PROBLEM SET:
**1)** Retype the passage of the bike tour journal from "Give up trying" to "teens so rude?".
**2)** In the bike tour journal, which river runs alongside the road heading east out of Missoula?

Caryl and Brian's World Bike Tour

Northwest Tour 2011 VI - Montana Great Parks North

Back Home Up Next


Missoula, MT to Baynes Lake, BC

June 1 to June 6, 2011

Start 63,964 miles (102,342 km) cumulative:

End 64,237 miles (102,779 km) cumulative


Mountain goat symbol on the Northern Pacific Railway





The rivers run high around Missoula

Give up trying to ride in pouring rain, pizza’s better

The road along Swan Valley really isn’t all that great riding

Sunshine and blue sky takes us into Kalispell

Why are Kalispell teens so rude?

What’s a “bruck”?

Wifi in a USFS campground, amazing.

No free food at Eureka, too bad.

The US/Canadian border ain’t what it used to be.

You won’t find much at Grasmere.


June 1 - No passes today


Riding east out of Missoula you travel along the banks of the Blackfoot River for miles.  The first time we rode this stretch there were rafters out on the river.  The second and third time, there were rafters.  This time, not a rafter in sight.  Maybe it was just too rough. 


We’d heard that just a week or two earlier one kayaker in a kayaking competition in downtown Missoula was swept down river.  He hasn’t been seen or heard of since.  Hearing that someone who can qualify for competitions got swept away gives an indication of just how high the river is running.


To the east of missoula is the much smaller town of Bonner.  This is an old lumber mill company town.  You can tell by the large lumber company buildings and the identical houses lined in a row.

INFORMATION PROVIDED:
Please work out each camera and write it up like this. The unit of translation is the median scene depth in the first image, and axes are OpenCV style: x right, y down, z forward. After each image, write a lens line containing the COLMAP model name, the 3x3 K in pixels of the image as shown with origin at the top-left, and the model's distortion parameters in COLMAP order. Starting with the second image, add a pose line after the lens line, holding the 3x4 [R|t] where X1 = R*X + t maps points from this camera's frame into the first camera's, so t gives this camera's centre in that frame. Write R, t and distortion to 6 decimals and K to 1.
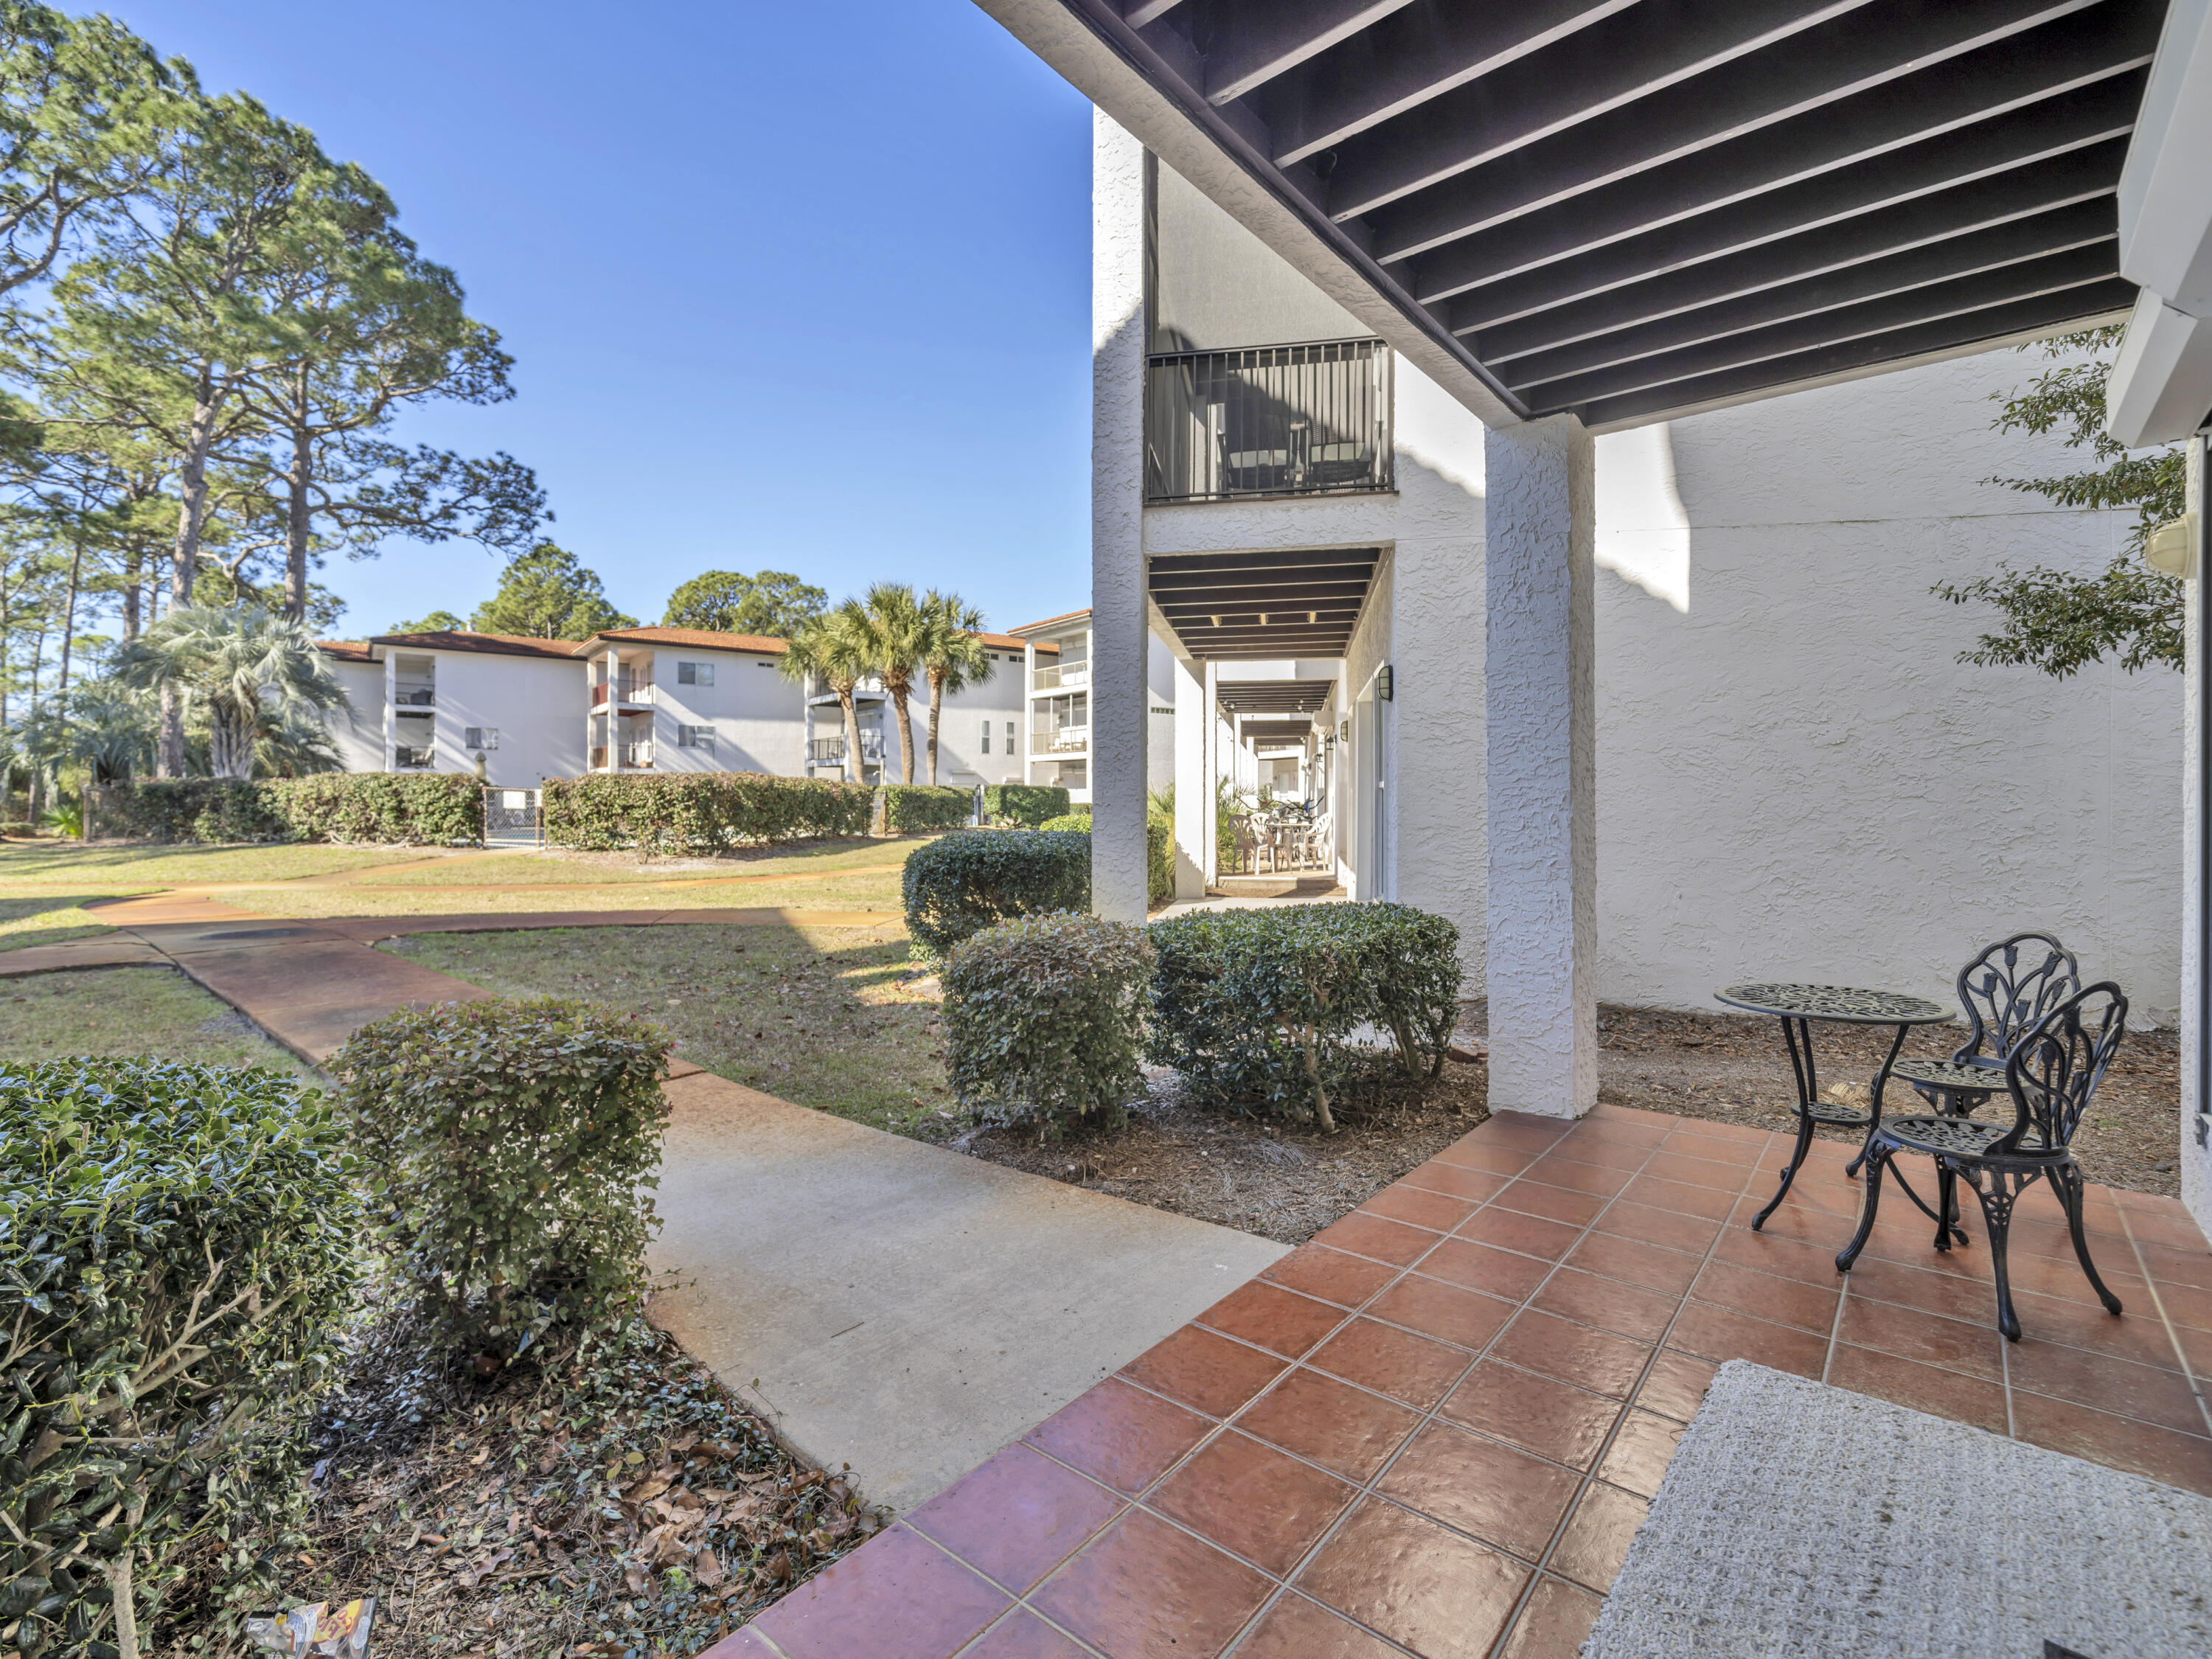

RESPONSES PER TASK:
**1)**
Give up trying to ride in pouring rain, pizza’s better

The road along Swan Valley really isn’t all that great riding

Sunshine and blue sky takes us into Kalispell

Why are Kalispell teens so rude?

**2)** The Blackfoot River.